Reporting on Dynamically Changing Assets
When the way in which assets are deployed, used and updated moves away from systems that are running for months and months at a time to systems that exist for only a few hours, reporting needs to change, as well. When static servers predominated, SCM and change management over time were a great way to measure how well your program was doing. Trending and remediation metrics were also important. When remediation now means updating a code base and never updating the running instances, what exactly are you reporting on? The running systems are all in a standard state, and you don’t update them directly. Vulnerabilities or SCM failures go right to the DevOps team to fix in their code so they can rerun the pipeline. (Failures can go right into JUnit for instance.) Does management need to know about failures that are fixed before they go into production? The risk/compliance teams really just need a view of the current system images:
- Are there any vulnerabilities/SCM failures in running images?
- Are there any vulnerabilities/SCM failures in the image store but not running?
- How long have they been there since reported to DevOps teams?
Things of interest that you will want to know over time:
- How many vulnerabilities were found in the past week/month/quarter during release and fixed? (A way to show this to the Dev/Ops team is to keep things clean and actually find these before they go into production.)

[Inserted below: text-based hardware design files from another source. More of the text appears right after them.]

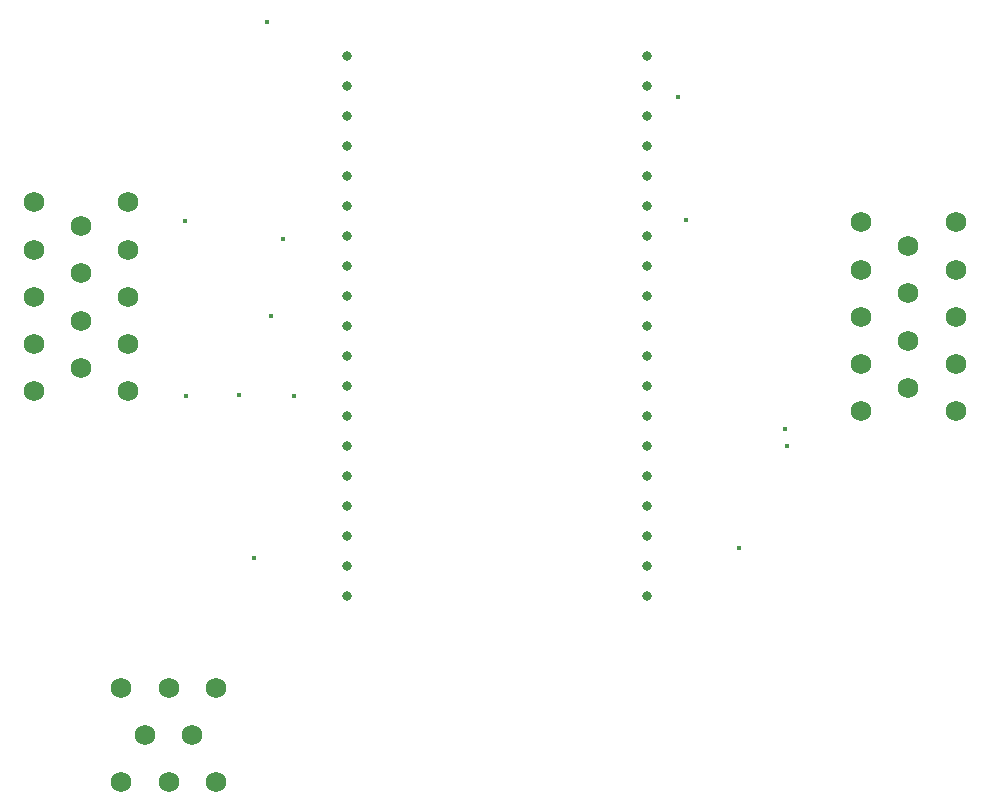
<source format=gbr>
%TF.GenerationSoftware,KiCad,Pcbnew,(6.0.1-0)*%
%TF.CreationDate,2023-01-17T12:47:57-05:00*%
%TF.ProjectId,Front Board,46726f6e-7420-4426-9f61-72642e6b6963,rev?*%
%TF.SameCoordinates,Original*%
%TF.FileFunction,Plated,1,2,PTH,Drill*%
%TF.FilePolarity,Positive*%
%FSLAX46Y46*%
G04 Gerber Fmt 4.6, Leading zero omitted, Abs format (unit mm)*
G04 Created by KiCad (PCBNEW (6.0.1-0)) date 2023-01-17 12:47:57*
%MOMM*%
%LPD*%
G01*
G04 APERTURE LIST*
%TA.AperFunction,ViaDrill*%
%ADD10C,0.400000*%
%TD*%
%TA.AperFunction,ComponentDrill*%
%ADD11C,0.800000*%
%TD*%
%TA.AperFunction,ComponentDrill*%
%ADD12C,1.750000*%
%TD*%
G04 APERTURE END LIST*
D10*
X123900000Y-82130000D03*
X124000000Y-96930000D03*
X128500000Y-96830000D03*
X129700000Y-110630000D03*
X130800000Y-65230000D03*
X131200000Y-90130000D03*
X132200000Y-83630000D03*
X133100000Y-96930000D03*
X165600000Y-71630000D03*
X166300000Y-82030000D03*
X170800000Y-109830000D03*
X174700000Y-99730000D03*
X174893478Y-101150000D03*
D11*
%TO.C,U3*%
X137600000Y-68130000D03*
X137600000Y-70670000D03*
X137600000Y-73210000D03*
X137600000Y-75750000D03*
X137600000Y-78290000D03*
X137600000Y-80830000D03*
X137600000Y-83370000D03*
X137600000Y-85910000D03*
X137600000Y-88450000D03*
X137600000Y-90990000D03*
X137600000Y-93530000D03*
X137600000Y-96070000D03*
X137600000Y-98610000D03*
X137600000Y-101150000D03*
X137600000Y-103690000D03*
X137600000Y-106230000D03*
X137600000Y-108770000D03*
X137600000Y-111310000D03*
X137600000Y-113850000D03*
X162996320Y-111307280D03*
X162996320Y-113847280D03*
X163000000Y-68130000D03*
X163000000Y-70670000D03*
X163000000Y-73210000D03*
X163000000Y-75750000D03*
X163000000Y-78290000D03*
X163000000Y-80830000D03*
X163000000Y-83370000D03*
X163000000Y-85910000D03*
X163000000Y-88450000D03*
X163000000Y-90990000D03*
X163000000Y-93530000D03*
X163000000Y-96070000D03*
X163000000Y-98610000D03*
X163000000Y-101150000D03*
X163000000Y-103690000D03*
X163000000Y-106230000D03*
X163000000Y-108770000D03*
D12*
%TO.C,J1*%
X111100000Y-80530000D03*
X111100000Y-84530000D03*
X111100000Y-88530000D03*
X111100000Y-92530000D03*
X111100000Y-96530000D03*
X115100000Y-82530000D03*
X115100000Y-86530000D03*
X115100000Y-90530000D03*
X115100000Y-94530000D03*
%TO.C,J3*%
X118500000Y-121630000D03*
X118500000Y-129630000D03*
%TO.C,J1*%
X119100000Y-80530000D03*
X119100000Y-84530000D03*
X119100000Y-88530000D03*
X119100000Y-92530000D03*
X119100000Y-96530000D03*
%TO.C,J3*%
X120500000Y-125630000D03*
X122500000Y-121630000D03*
X122500000Y-129630000D03*
X124500000Y-125630000D03*
X126500000Y-121630000D03*
X126500000Y-129630000D03*
%TO.C,J2*%
X181137500Y-82230000D03*
X181137500Y-86230000D03*
X181137500Y-90230000D03*
X181137500Y-94230000D03*
X181137500Y-98230000D03*
X185137500Y-84230000D03*
X185137500Y-88230000D03*
X185137500Y-92230000D03*
X185137500Y-96230000D03*
X189137500Y-82230000D03*
X189137500Y-86230000D03*
X189137500Y-90230000D03*
X189137500Y-94230000D03*
X189137500Y-98230000D03*
M02*

</source>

- How many SCM failures were detected in systems when they are instantiated over the past week/month/year?
- Which applications have the most failures detected?
In the end, shifting left will make you more secure and reduce the number of vulnerabilities hanging out in your environment. Doing the shift-left with ITSM in mind, still controlling change, doing verification steps and maintaining separation of duties will ensure that security holes and problems don’t creep back into your systems through neglect and an over-reliance of trust in the development team.